> _Directions_
1 > According to the OpenDesign license page, under which license is OpenDesign released?
2 > Write the next part of the OpenDesign license page, picking up after its last sentence.

Reading passage below:

Last updated · 2026-07-12
OpenDesign is open source, and staying that way.
OpenDesign is free software. You can run it, read every line, change it, and share it. That is not a marketing promise. It is a license, and the license is designed so the freedom cannot be quietly taken away later.
The license in one line
OpenDesign is released under the GNU General Public License, version 3 or later (GPL-3.0-or-later). In plain terms: you are free to use the software for any purpose, study how it works, modify it, and redistribute your copies (original or changed) as long as you pass those same freedoms along. The full, authoritative text lives in the LICENSE file on GitHub.
What copyleft means for you
The GPL is a copyleft license, which is a stronger commitment than "you can look at the code."
- You can fork and redistribute freely. Clone the repository, build on it, ship it to your team or the world.
- If you distribute a modified version, keep it open. When you hand a changed build to someone else, you also give them the corresponding source under the same GPL terms. The people who receive your version get the same rights you had.
- Nobody can close it and sell it back to you. Because every public copy carries the GPL forward, no company can take the community's OpenDesign, wrap it up, and re-release it as closed, proprietary software. The freedom is contagious by design.
Open core: the commercial edition
OpenDesign follows an open-core model, the same shape used by projects like ComfyUI and AltTab: the open application is the real product, and it stays free under the GPL, forever.
Alongside it, the project's steward (Miguel Angel Esparza Calero, operating as MAECLY) reserves the right to offer a separate commercial edition with additional features under a different, proprietary license. This is possible for one specific reason: MAECLY holds the copyright to the combined work, and every outside contribution comes in under a Contributor License Agreement (see below). Holding the rights is what makes it legal to offer the same code under more than one license.

End of Reading passage.
Excerpted records below:

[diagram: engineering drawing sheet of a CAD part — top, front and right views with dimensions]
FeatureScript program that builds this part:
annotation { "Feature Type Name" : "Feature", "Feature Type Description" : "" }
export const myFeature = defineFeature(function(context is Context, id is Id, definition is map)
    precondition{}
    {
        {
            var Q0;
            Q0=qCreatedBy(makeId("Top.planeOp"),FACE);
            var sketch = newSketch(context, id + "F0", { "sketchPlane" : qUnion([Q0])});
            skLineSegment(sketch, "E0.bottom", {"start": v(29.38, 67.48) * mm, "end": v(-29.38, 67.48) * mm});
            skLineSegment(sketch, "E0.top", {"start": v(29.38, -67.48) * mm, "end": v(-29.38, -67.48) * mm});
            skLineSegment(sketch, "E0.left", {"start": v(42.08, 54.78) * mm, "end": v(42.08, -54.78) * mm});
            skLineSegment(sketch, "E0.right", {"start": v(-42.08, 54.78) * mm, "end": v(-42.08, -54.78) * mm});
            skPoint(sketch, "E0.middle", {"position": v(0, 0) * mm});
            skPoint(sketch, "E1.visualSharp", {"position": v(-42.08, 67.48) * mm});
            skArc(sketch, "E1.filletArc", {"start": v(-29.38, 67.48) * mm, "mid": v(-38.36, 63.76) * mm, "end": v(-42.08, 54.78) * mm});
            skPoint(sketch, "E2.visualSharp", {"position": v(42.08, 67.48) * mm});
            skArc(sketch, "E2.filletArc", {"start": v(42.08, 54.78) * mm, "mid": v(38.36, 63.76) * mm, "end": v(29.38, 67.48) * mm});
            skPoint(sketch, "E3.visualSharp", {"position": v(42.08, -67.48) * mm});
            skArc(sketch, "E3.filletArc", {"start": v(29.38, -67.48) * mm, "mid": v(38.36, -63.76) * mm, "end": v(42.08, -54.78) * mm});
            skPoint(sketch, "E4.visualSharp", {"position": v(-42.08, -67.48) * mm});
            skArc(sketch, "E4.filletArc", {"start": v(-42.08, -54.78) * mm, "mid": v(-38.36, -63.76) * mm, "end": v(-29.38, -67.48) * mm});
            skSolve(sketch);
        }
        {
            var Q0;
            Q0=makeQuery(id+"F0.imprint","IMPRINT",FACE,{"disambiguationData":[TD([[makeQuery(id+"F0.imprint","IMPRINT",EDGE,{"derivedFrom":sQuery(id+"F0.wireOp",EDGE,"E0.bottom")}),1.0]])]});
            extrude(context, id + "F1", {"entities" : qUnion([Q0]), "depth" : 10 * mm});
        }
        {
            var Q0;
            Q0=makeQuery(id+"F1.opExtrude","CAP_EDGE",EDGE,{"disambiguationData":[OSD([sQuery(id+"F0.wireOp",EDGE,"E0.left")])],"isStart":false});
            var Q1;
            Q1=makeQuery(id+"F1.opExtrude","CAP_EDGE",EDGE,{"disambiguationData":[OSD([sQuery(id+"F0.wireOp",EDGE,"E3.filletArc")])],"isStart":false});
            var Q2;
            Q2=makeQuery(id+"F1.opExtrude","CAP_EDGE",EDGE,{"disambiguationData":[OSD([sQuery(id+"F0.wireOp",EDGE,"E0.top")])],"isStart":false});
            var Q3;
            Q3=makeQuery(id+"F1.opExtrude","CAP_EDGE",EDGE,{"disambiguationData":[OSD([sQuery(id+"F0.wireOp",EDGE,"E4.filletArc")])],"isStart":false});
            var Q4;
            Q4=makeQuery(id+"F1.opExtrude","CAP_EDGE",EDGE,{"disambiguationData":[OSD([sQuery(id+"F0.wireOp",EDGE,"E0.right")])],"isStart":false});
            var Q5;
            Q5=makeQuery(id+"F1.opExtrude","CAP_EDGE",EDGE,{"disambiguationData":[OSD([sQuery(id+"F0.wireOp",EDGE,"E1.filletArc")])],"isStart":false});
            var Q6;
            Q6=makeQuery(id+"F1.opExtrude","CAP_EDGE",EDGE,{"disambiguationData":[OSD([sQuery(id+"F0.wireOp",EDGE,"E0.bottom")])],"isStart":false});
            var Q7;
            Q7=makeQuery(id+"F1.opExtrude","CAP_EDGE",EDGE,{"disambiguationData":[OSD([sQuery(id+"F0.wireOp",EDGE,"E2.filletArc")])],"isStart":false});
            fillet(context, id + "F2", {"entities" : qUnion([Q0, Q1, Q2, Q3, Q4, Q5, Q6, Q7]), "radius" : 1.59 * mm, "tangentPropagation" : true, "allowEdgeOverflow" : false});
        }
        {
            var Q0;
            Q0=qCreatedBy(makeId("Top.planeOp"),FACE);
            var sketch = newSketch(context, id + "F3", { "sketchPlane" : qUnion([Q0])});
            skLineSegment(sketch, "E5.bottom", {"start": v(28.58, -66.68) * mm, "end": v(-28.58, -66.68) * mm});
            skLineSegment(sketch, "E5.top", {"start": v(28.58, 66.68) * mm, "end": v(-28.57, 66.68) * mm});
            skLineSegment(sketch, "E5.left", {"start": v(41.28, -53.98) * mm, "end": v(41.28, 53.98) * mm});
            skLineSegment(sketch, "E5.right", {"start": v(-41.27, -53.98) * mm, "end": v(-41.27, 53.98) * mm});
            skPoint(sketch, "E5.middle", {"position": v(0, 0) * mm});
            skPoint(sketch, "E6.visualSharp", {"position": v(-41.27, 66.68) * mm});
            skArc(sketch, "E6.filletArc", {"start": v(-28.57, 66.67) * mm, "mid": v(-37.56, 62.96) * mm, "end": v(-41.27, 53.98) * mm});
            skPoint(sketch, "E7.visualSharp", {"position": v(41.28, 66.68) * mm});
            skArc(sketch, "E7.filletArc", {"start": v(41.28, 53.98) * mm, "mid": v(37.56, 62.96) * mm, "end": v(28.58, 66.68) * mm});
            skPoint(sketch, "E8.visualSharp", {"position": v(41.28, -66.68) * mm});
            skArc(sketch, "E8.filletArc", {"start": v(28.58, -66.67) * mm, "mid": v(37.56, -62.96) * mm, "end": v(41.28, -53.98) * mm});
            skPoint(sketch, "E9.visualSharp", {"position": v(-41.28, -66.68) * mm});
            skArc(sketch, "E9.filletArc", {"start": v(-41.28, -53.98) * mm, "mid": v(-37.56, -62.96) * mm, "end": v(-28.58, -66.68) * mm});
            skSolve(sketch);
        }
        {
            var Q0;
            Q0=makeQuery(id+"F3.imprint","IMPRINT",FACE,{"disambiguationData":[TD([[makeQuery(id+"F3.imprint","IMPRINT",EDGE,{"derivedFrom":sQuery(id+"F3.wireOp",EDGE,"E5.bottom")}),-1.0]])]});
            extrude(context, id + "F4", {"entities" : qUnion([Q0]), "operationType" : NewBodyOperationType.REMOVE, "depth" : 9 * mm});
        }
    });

End of Excerpted records.

> _Task results_
1 > The GNU General Public License, version 3 or later (GPL-3.0-or-later).

2 >
The open edition is not a crippled demo or a time-limited trial. It is the product. The commercial edition, if and when it exists, adds on top. It never takes away from what is free.
Contributing
Contributions are welcome, and they are made under the GPL like the rest of the project. Two things are worth being explicit about:
- You keep your copyright. You do not sign your work away. You continue to own what you wrote.
- You sign a short CLA. The Contributor License Agreement grants MAECLY the right to relicense your contribution, including for the commercial edition. That is what keeps the open-core model workable.
We would rather say this plainly than bury it: within this project, only the steward can commercialize the combined work. If that trade-off is not for you, that is completely fair: the GPL fork is always yours to take.
The name
The code is free. The name is not part of that grant. "OpenDesign", the wordmark, and the logo are trademarks, and trademarks are deliberately excluded from the GPL so that "OpenDesign" keeps meaning one specific thing. You can build on the software all you like; using the marks is covered separately on the Brand & Trademark page.
This is a plain-English summary, not legal advice; the LICENSE, CLA and TRADEMARK files in the repository are the authoritative terms.